(Text extracted from each page)
BEGIN
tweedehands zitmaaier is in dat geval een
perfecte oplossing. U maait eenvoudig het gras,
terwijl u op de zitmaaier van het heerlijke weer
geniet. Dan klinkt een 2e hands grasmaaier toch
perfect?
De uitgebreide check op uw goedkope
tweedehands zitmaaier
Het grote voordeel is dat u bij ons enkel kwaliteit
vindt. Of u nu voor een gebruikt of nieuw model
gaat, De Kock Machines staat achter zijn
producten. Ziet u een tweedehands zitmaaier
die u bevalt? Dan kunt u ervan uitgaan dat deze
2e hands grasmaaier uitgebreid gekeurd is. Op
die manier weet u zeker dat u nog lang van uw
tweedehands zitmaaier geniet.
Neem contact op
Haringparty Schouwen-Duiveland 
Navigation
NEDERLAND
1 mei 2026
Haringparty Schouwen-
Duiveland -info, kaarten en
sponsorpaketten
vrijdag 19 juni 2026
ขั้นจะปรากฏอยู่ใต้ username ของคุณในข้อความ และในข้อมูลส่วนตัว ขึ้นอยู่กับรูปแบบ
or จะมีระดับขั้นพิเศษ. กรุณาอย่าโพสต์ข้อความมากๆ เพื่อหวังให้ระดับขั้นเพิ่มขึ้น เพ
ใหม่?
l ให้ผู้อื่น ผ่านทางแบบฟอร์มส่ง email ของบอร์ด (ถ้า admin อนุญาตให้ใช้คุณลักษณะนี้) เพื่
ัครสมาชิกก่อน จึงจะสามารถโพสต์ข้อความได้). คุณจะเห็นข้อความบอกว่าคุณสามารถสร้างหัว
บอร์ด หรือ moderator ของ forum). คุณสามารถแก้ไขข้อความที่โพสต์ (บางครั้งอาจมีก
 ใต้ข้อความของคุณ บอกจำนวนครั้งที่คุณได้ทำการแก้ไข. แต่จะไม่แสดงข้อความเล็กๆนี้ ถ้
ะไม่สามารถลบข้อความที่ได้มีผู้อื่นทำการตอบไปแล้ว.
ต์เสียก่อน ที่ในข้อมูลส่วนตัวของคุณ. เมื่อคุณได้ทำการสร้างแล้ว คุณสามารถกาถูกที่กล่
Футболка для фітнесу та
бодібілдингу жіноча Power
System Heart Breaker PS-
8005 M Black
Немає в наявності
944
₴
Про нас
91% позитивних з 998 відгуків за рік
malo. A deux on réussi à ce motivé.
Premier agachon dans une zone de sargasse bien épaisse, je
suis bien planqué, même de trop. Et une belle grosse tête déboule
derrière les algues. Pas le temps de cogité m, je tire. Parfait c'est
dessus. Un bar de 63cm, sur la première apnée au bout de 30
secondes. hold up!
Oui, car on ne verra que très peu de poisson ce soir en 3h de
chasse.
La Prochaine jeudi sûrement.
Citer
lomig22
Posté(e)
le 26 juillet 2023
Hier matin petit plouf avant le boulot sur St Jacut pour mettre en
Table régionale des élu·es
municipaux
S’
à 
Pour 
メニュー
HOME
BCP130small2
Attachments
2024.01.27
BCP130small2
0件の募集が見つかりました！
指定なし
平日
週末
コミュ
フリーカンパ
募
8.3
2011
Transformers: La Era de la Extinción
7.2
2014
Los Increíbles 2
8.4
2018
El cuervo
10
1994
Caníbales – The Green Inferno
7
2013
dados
END
### [Problem description]
Extract every line of the material above that contains the string "Schouwen". Case counts.

### [Expected output]
Haringparty Schouwen-Duiveland 
Haringparty Schouwen-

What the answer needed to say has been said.